Erste Zitrone der Armutskonferenz an Ktn und OÖ: weniger Mindestsicherung für Menschen mit Behinderung / Verletzung der Bund-Länder-Vereinbarung
„Die erste Zitrone geht an Kärnten und Oberösterreich“, startet die Armutskonferenz ihre Serie, in der sie auf Missstände in der Gesetzeslage und Vollzugspraxis der Mindestsicherung hinweist.
Die Bund-Länder-Vereinbarung zur Bedarfsorientierten Mindestsicherung regelt klipp und klar, dass Familienbeihilfe bei der Berechnung von Mindestsicherungsansprüchen nicht berücksichtigt werden darf. OÖ und Kärnten ignorieren diese Bestimmungen allerdings.

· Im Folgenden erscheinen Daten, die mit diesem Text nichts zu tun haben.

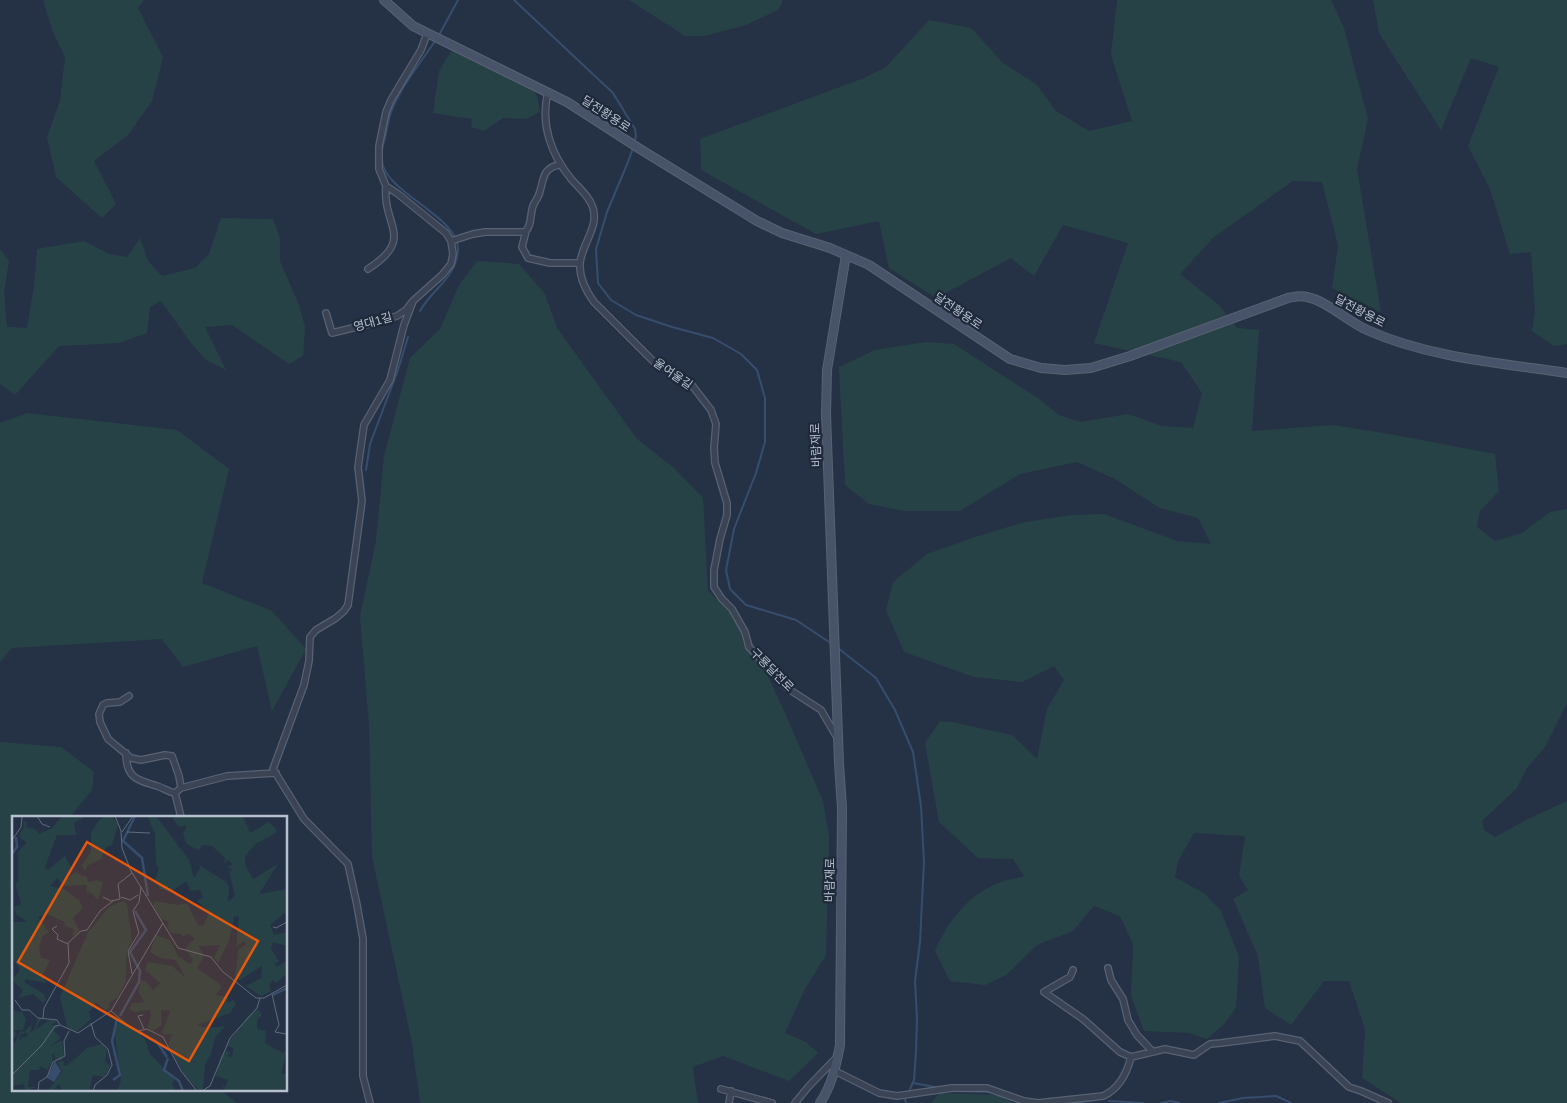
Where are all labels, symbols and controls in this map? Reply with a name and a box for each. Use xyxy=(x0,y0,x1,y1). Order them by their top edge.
street label: 달전황용로 xyxy=(579,93,633,135)
street label: 달전황용로 xyxy=(931,290,985,332)
street label: 달전황용로 xyxy=(1332,292,1388,330)
street label: 영대1길 xyxy=(352,310,394,334)
street label: 울여울길 xyxy=(651,356,695,392)
street label: 바람재로 xyxy=(808,423,824,467)
street label: 구룡달전로 xyxy=(748,646,796,694)
inset map xyxy=(12,816,288,1090)
street label: 바람재로 xyxy=(823,858,837,902)

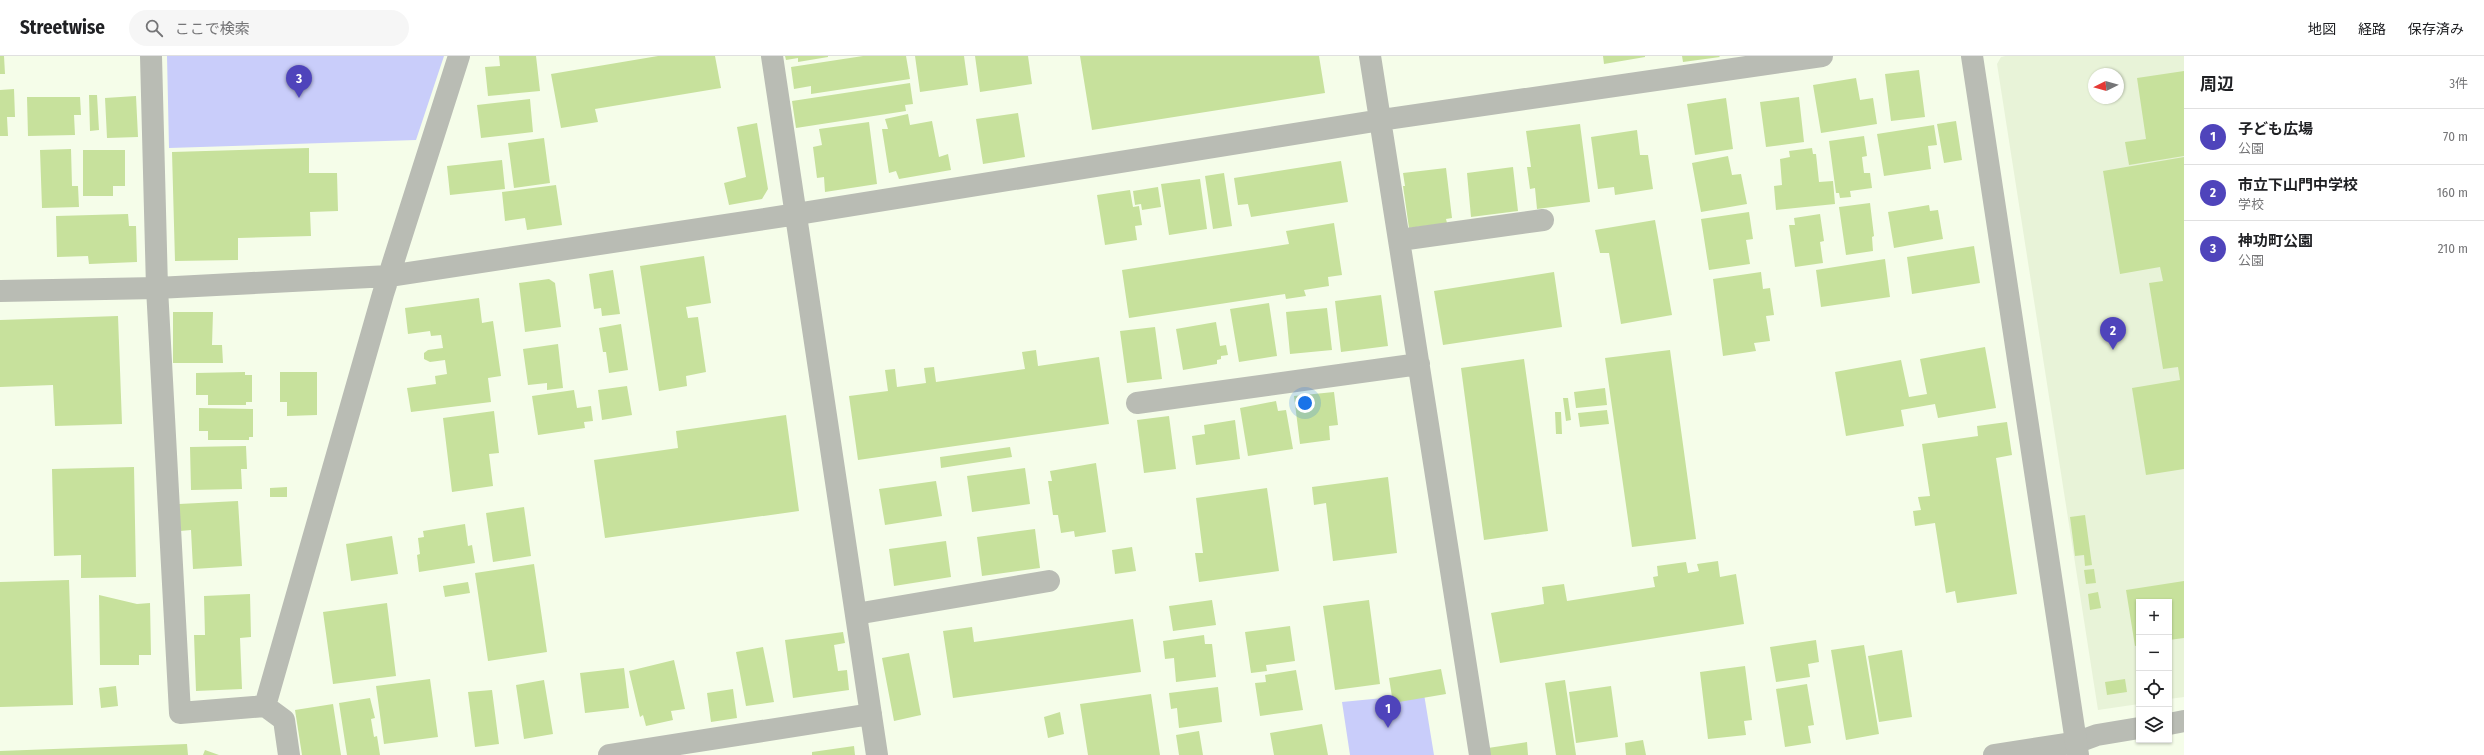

Sie schreiben in Gesetz bzw. Verordnung vor, dass ausgerechnet bei Menschen mit erheblicher Behinderung, die aufgrund der Schwere ihrer Beeinträchtigung auch als Volljährige Familienbeihilfe und zusätzlich einen Erhöhungsbeitrag erhalten, diese Leistungen de facto auf die Mindestsicherungsleistung angerechnet werden müssen.
„De facto“ deshalb, weil Kärnten und OÖ für volljährige Personen mit Anspruch auf Familienbeihilfe einen niedrigeren Mindeststandard vorsehen. Damit kürzen sie eine Leistung, die den Betroffenen hilft, beeinträchtigungsbedingte Mehrkosten zumindest ein Stück weit auszugleichen. Alle zwei Bundesländer brechen damit die Vereinbarung zur Mindestsicherung, die sie mit dem Bund geschlossen haben, so die Armutskonferenz.
Rigide Regelungen in anderen Gesetzen: Burgenland, Kärnten, Steiermark
Jene Länder, die die Bund-Länder-Vereinbarung zu Ungunsten von Menschen mit Beeinträchtigung brechen, stehen in der öffentlichen Kritik – zu Recht. Doch die finanzielle Existenzsicherung von Menschen mit Beeinträchtigung, die in Privathaushalten leben, ist nicht in allen Bundesländern (ausschließlich) in der Bedarfsorientierten Mindestsicherung geregelt. Werden soziale Dienste in Anspruch genommen, kommen Chancengleichheits-, sogenannte Behinderten- bzw. Sozialhilfegesetze zur Anwendung.
Für diese gelten die Vereinbarungen der Bund-Länder-Vereinbarung zur Mindestsicherung nicht. Die Analyse zeigt: die finanzielle Absicherung von Menschen mit erheblicher Behinderung und Bezug von erhöhter Familienbeihilfe, die aufgrund ihrer Beeinträchtigung soziale Dienste in Anspruch nehmen (müssen), ist prekär – aufgrund rigider Unterhaltsbestimmungen wohl oft auch im Haushaltskontext.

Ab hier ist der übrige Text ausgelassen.